= Gladys H. Reynolds =

American statistician

Gladys H. Reynolds is an American statistician who did pioneering research on modeling sexually transmitted diseases.
She worked for many years at the Centers for Disease Control and Prevention (CDC), was the first female chief of a CDC statistics branch, and the first statistician to serve in that role.

==Education and career==
Reynolds did her undergraduate studies at Yankton College and was encouraged by the head of the mathematics department there to go on to graduate study.
She earned a master's degree in statistics at Virginia Tech, and joined the CDC in 1960. Five years later, she moved to Emory University as an instructor, and completed a Ph.D. there in 1973. Her dissertation, A Control Model for Gonorrhea, was one of the first works to produce a mathematical model for the sexual transmission of disease. She returned to CDC, where she headed the Evaluation and Statistical Services Branch of the Division of Sexually Transmitted Diseases from 1979 to 1989, and worked in the Office of Minority Health as a senior statistician from 1989 to 2007, when she retired. She also chaired the Statistics in Epidemiology section of the American Statistical Association.

==Activism==
As well as working on disease modeling, Reynolds worked for equality at CDC. She recalls that, when she started at CDC, there were no African-Americans there, very few women, and significant resistance to change in those areas, and that she was "very much involved in trying to hire women and minorities".
She served on the Equal Employment Opportunity Advisory Council from 1986 to 1987, chairing the Affirmative Action Committee in 1987, and serving as president of the Association of Executive Women of the CDC. In this work, she used her statistical expertise to set hiring goals that would achieve a representative workforce.
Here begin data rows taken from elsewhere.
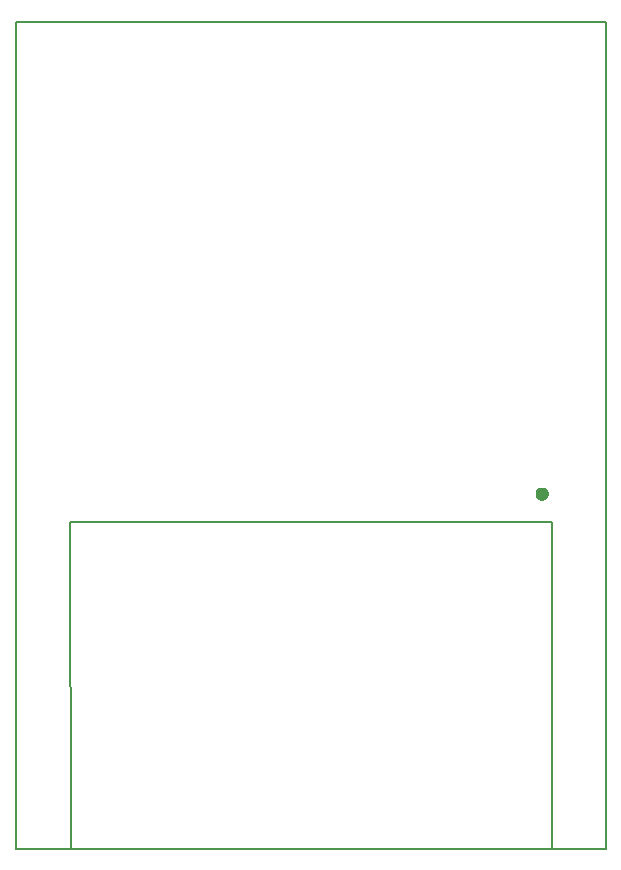
<source format=gbr>
G04 EAGLE Gerber RS-274X export*
G75*
%MOMM*%
%FSLAX34Y34*%
%LPD*%
%INSilkscreen Bottom*%
%IPPOS*%
%AMOC8*
5,1,8,0,0,1.08239X$1,22.5*%
G01*
%ADD10C,0.127000*%
%ADD11C,0.609600*%


D10*
X204000Y-342900D02*
X204000Y-66040D01*
X-204000Y-66040D02*
X-203000Y-342900D01*
X-250000Y357100D02*
X250000Y357100D01*
X-250000Y357100D02*
X-250000Y-342900D01*
X-203000Y-342900D01*
X204000Y-342900D01*
X250000Y-342900D01*
X250000Y357100D01*
X204000Y-66040D02*
X-204000Y-66040D01*
D11*
X192800Y-42360D02*
X192802Y-42260D01*
X192808Y-42159D01*
X192818Y-42060D01*
X192832Y-41960D01*
X192849Y-41861D01*
X192871Y-41763D01*
X192897Y-41666D01*
X192926Y-41570D01*
X192959Y-41476D01*
X192996Y-41382D01*
X193036Y-41290D01*
X193080Y-41200D01*
X193128Y-41112D01*
X193179Y-41025D01*
X193233Y-40941D01*
X193291Y-40859D01*
X193352Y-40779D01*
X193416Y-40702D01*
X193483Y-40627D01*
X193553Y-40555D01*
X193626Y-40486D01*
X193701Y-40420D01*
X193779Y-40356D01*
X193859Y-40296D01*
X193942Y-40239D01*
X194027Y-40186D01*
X194114Y-40136D01*
X194203Y-40089D01*
X194293Y-40046D01*
X194385Y-40006D01*
X194479Y-39970D01*
X194574Y-39938D01*
X194670Y-39910D01*
X194768Y-39885D01*
X194866Y-39865D01*
X194965Y-39848D01*
X195065Y-39835D01*
X195164Y-39826D01*
X195265Y-39821D01*
X195365Y-39820D01*
X195465Y-39823D01*
X195566Y-39830D01*
X195665Y-39841D01*
X195765Y-39856D01*
X195863Y-39874D01*
X195961Y-39897D01*
X196058Y-39924D01*
X196153Y-39954D01*
X196248Y-39988D01*
X196341Y-40026D01*
X196432Y-40067D01*
X196522Y-40112D01*
X196610Y-40160D01*
X196696Y-40212D01*
X196780Y-40267D01*
X196861Y-40326D01*
X196940Y-40388D01*
X197017Y-40452D01*
X197091Y-40520D01*
X197162Y-40591D01*
X197231Y-40664D01*
X197296Y-40740D01*
X197359Y-40819D01*
X197418Y-40900D01*
X197474Y-40983D01*
X197527Y-41068D01*
X197576Y-41156D01*
X197622Y-41245D01*
X197664Y-41336D01*
X197703Y-41429D01*
X197738Y-41523D01*
X197769Y-41618D01*
X197797Y-41715D01*
X197820Y-41812D01*
X197840Y-41911D01*
X197856Y-42010D01*
X197868Y-42109D01*
X197876Y-42210D01*
X197880Y-42310D01*
X197880Y-42410D01*
X197876Y-42510D01*
X197868Y-42611D01*
X197856Y-42710D01*
X197840Y-42809D01*
X197820Y-42908D01*
X197797Y-43005D01*
X197769Y-43102D01*
X197738Y-43197D01*
X197703Y-43291D01*
X197664Y-43384D01*
X197622Y-43475D01*
X197576Y-43564D01*
X197527Y-43652D01*
X197474Y-43737D01*
X197418Y-43820D01*
X197359Y-43901D01*
X197296Y-43980D01*
X197231Y-44056D01*
X197162Y-44129D01*
X197091Y-44200D01*
X197017Y-44268D01*
X196940Y-44332D01*
X196861Y-44394D01*
X196780Y-44453D01*
X196696Y-44508D01*
X196610Y-44560D01*
X196522Y-44608D01*
X196432Y-44653D01*
X196341Y-44694D01*
X196248Y-44732D01*
X196153Y-44766D01*
X196058Y-44796D01*
X195961Y-44823D01*
X195863Y-44846D01*
X195765Y-44864D01*
X195665Y-44879D01*
X195566Y-44890D01*
X195465Y-44897D01*
X195365Y-44900D01*
X195265Y-44899D01*
X195164Y-44894D01*
X195065Y-44885D01*
X194965Y-44872D01*
X194866Y-44855D01*
X194768Y-44835D01*
X194670Y-44810D01*
X194574Y-44782D01*
X194479Y-44750D01*
X194385Y-44714D01*
X194293Y-44674D01*
X194203Y-44631D01*
X194114Y-44584D01*
X194027Y-44534D01*
X193942Y-44481D01*
X193859Y-44424D01*
X193779Y-44364D01*
X193701Y-44300D01*
X193626Y-44234D01*
X193553Y-44165D01*
X193483Y-44093D01*
X193416Y-44018D01*
X193352Y-43941D01*
X193291Y-43861D01*
X193233Y-43779D01*
X193179Y-43695D01*
X193128Y-43608D01*
X193080Y-43520D01*
X193036Y-43430D01*
X192996Y-43338D01*
X192959Y-43244D01*
X192926Y-43150D01*
X192897Y-43054D01*
X192871Y-42957D01*
X192849Y-42859D01*
X192832Y-42760D01*
X192818Y-42660D01*
X192808Y-42561D01*
X192802Y-42460D01*
X192800Y-42360D01*
M02*

</source>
In her work for the American Statistical Association, she also campaigned for greater representation of women and minorities in association offices and honors, and from 1996 to 2002 she chaired the association's Committee on Minorities. She also belonged to the Minority Affairs Committee of the American College of Epidemiology.

==Awards and honors==
Reynolds was elected as a fellow of the American College of Epidemiology in 1983, and of the American Statistical Association in 1985. She was elected to the International Statistical Institute in 1986.
The CDC gave Reynolds their Award for Contributions to the Advancement of Women in 1986, and Women in Science and Engineering gave her their Lifetime Achievement Award in 1989. In 1999 Reynolds was recipient of the American Statistical Association's Founders Award.